This application is related to oxygen sensors, methods of using oxygen sensors, and related systems for use with combustion processes, for example in internal combustion engines.
As known by those of skill in the art, the air:fuel ratio in combustion processes, particularly in internal combustion engines, is typically represented by lambda (λ), with λ defined as is the actual air:fuel ratio divided by the air:fuel ratio at the exact stoichiometric mixture. Thus, in mathematical terms λ=air:fuelactual/air:fuelstoichiometric. Values less than 1.0 are fuel-rich (rich), values greater than 1.0 are fuel-lean (lean). For many internal combustion engines, maximum power is achieved around λ=0.86, and maximum fuel economy is achieved around λ=1.45-1.55. As can be appreciated, engine management systems typically focus heavily on controlling λ. As such, most large internal combustion engines have oxygen sensors to sense exhaust gas oxygen levels, with the data from the oxygen sensor used by the engine management systems for various engine management functions. For smaller internal combustion engines, such as those used in motorcycles, all-terrain vehicles, recreational marine applications, and unmanned air vehicles, the size constraints of the engines presents difficulties in identifying suitable oxygen sensors.

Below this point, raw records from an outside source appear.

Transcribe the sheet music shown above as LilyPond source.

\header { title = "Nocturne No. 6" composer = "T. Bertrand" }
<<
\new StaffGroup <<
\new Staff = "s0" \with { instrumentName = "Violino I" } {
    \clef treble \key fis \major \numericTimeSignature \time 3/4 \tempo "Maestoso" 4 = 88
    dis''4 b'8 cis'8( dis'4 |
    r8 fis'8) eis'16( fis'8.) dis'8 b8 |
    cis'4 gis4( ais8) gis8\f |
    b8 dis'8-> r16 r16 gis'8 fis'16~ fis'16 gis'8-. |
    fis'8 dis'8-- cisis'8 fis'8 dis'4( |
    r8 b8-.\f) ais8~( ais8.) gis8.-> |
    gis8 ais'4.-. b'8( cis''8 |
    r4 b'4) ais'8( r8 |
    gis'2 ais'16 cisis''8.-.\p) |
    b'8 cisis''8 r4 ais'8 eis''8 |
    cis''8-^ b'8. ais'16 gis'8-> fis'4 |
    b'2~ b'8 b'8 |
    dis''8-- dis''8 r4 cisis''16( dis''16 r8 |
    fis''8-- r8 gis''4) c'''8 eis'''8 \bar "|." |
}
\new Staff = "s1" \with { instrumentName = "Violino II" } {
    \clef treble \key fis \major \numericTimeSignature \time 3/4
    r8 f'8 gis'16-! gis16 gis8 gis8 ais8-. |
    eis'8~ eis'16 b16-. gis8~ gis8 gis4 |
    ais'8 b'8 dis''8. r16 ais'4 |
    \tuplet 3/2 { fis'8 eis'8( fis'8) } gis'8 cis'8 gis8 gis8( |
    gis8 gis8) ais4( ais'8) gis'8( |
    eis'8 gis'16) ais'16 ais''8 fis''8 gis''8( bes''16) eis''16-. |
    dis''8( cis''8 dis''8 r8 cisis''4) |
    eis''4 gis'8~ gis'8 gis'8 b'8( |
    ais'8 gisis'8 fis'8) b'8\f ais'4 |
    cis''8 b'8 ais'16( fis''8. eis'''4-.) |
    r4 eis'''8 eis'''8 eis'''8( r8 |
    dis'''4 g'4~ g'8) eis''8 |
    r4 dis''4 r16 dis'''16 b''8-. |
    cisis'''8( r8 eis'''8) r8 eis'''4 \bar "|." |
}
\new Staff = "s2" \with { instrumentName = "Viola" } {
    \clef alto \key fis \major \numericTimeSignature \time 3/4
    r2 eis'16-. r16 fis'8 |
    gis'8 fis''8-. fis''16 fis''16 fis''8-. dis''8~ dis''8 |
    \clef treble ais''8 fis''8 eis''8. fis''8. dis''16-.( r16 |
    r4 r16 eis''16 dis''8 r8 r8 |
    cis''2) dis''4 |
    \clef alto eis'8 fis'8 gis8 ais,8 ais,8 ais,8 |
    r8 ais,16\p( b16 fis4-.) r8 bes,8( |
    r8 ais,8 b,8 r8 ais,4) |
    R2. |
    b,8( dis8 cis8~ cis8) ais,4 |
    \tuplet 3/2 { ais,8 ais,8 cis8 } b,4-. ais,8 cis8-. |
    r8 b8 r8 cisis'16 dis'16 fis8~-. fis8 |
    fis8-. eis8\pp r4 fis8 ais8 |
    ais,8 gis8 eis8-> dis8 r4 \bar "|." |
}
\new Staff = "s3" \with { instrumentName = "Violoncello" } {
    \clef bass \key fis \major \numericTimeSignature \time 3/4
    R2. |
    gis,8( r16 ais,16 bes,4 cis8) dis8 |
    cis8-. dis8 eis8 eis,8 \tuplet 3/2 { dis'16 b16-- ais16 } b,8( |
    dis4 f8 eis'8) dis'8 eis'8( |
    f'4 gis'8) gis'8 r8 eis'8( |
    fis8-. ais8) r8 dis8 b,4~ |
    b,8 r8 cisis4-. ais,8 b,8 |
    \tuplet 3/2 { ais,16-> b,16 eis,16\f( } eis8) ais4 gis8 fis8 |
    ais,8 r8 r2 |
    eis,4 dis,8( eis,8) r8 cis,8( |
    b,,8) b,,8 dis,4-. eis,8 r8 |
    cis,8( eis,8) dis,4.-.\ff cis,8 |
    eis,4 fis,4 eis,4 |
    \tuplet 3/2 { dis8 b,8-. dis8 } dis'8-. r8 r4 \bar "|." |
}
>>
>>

Fortunately, small resistive-based oxygen sensors are known, see, for example, U.S. Patent Application Publication 2011/0186446. Such oxygen sensors find a particular application in engine management control for small internal combustion engines. In addition, such sensors are useful for individual cylinder control in multi-cylinder engines and hybrid engines for automotive and off-road applications.
The 2011/0186446 oxygen sensor may be considered as a switching oxygen sensor with some unique properties. Such sensors have a drastic change (orders of magnitude) in the resistance of the sensor element when transitioning across the stoichiometric boundary in air:fuel ratio of Lambda (λ)=1.00. For example, for the n-type semiconductor version of the 2011/0186446 sensor, above this crossover point (in the lean region with λ>1.00), the sensor's resistance is very high and not significantly responsive to changes in the oxygen content in the gasses to which it is exposed; however, below this crossover point (in the rich region with λ<1.00) the resistance is significantly lower and has a positive relationship with oxygen content. Conversely, for the p-type semiconductor version of the 2011/0186446 sensor, the resistance is very high in the rich region, but is lower and has a positive relationship with oxygen content in the lean region.
While the 2011/0186446 sensors are useful for many situations, such as those described in the 2011/0186446 publication, there remains a need for alternative oxygen sensor arrangements, and for alternative methods of oxygen sensing and controlling combustion processes based on the sensed oxygen level(s), and related systems.